▶ [PROMPT]
Scan the data. Collect each line that contains the word "format".

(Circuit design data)
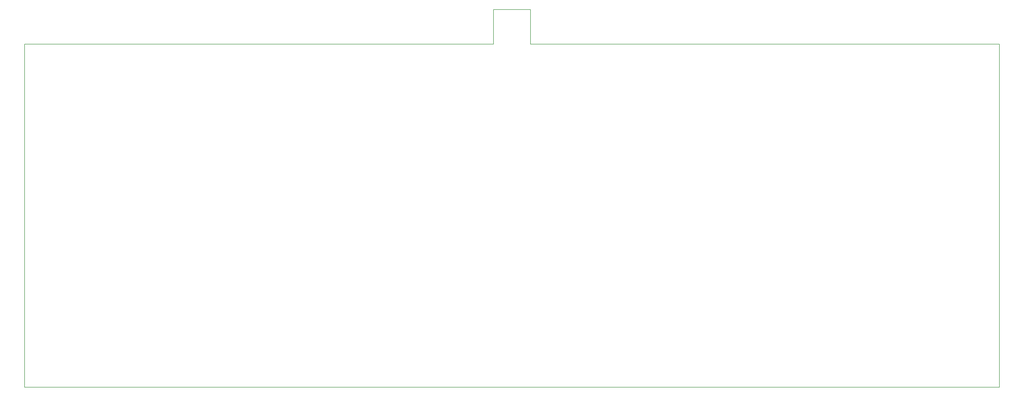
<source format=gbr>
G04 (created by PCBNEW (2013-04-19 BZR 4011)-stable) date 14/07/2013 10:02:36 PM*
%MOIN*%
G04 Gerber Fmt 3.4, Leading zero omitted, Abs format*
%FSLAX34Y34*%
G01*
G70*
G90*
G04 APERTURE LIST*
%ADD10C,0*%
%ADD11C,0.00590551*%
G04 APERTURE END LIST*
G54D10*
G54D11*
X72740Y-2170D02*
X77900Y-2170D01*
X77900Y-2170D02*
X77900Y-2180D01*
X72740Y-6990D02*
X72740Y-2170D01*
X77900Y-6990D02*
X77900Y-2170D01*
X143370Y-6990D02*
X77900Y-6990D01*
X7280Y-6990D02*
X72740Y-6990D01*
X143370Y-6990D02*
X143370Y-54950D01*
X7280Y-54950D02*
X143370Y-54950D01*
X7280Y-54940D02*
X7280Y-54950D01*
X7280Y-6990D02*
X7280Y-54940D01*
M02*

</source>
==
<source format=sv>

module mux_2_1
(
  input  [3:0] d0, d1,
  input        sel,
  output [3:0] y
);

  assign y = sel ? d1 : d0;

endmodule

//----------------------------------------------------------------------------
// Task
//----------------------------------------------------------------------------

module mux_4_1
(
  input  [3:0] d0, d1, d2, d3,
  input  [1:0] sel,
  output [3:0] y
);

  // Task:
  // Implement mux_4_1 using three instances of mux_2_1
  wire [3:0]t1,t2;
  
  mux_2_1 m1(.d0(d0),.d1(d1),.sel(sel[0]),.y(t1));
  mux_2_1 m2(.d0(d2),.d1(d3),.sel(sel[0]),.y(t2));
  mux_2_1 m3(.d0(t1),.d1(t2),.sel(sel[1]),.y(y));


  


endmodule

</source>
==
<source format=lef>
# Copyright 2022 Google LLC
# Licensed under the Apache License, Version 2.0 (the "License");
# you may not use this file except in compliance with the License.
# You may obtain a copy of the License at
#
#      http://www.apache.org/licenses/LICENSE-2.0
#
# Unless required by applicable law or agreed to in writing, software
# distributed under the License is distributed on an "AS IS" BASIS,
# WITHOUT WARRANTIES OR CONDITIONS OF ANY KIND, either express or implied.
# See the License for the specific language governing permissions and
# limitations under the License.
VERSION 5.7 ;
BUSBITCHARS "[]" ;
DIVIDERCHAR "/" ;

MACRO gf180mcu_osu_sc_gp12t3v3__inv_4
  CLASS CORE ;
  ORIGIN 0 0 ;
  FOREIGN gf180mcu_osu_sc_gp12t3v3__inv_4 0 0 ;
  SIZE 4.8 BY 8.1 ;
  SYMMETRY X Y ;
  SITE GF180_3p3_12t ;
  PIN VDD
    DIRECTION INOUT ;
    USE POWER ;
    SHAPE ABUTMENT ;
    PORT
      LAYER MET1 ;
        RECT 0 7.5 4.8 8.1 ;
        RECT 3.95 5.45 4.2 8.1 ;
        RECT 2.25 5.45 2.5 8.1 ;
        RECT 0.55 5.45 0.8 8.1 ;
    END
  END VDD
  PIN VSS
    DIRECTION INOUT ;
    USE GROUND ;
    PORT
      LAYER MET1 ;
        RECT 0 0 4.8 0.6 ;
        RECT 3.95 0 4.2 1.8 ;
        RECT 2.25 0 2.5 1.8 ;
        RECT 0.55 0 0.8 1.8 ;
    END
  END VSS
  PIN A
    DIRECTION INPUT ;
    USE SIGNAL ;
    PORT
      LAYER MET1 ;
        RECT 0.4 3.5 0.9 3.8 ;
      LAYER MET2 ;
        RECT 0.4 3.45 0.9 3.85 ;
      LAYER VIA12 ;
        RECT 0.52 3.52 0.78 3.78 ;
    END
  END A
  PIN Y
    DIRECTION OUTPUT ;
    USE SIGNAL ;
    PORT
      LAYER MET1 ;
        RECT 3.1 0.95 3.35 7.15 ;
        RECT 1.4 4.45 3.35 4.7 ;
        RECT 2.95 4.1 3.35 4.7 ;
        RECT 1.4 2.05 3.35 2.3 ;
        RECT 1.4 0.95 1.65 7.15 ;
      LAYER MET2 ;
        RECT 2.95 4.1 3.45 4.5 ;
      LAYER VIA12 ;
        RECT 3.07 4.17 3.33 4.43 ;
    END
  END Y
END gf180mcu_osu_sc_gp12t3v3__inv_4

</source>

▶ [EXERCISE RESPONSE]
<source format=gbr>
G04 Gerber Fmt 3.4, Leading zero omitted, Abs format*
<source format=sv>
<source format=lef>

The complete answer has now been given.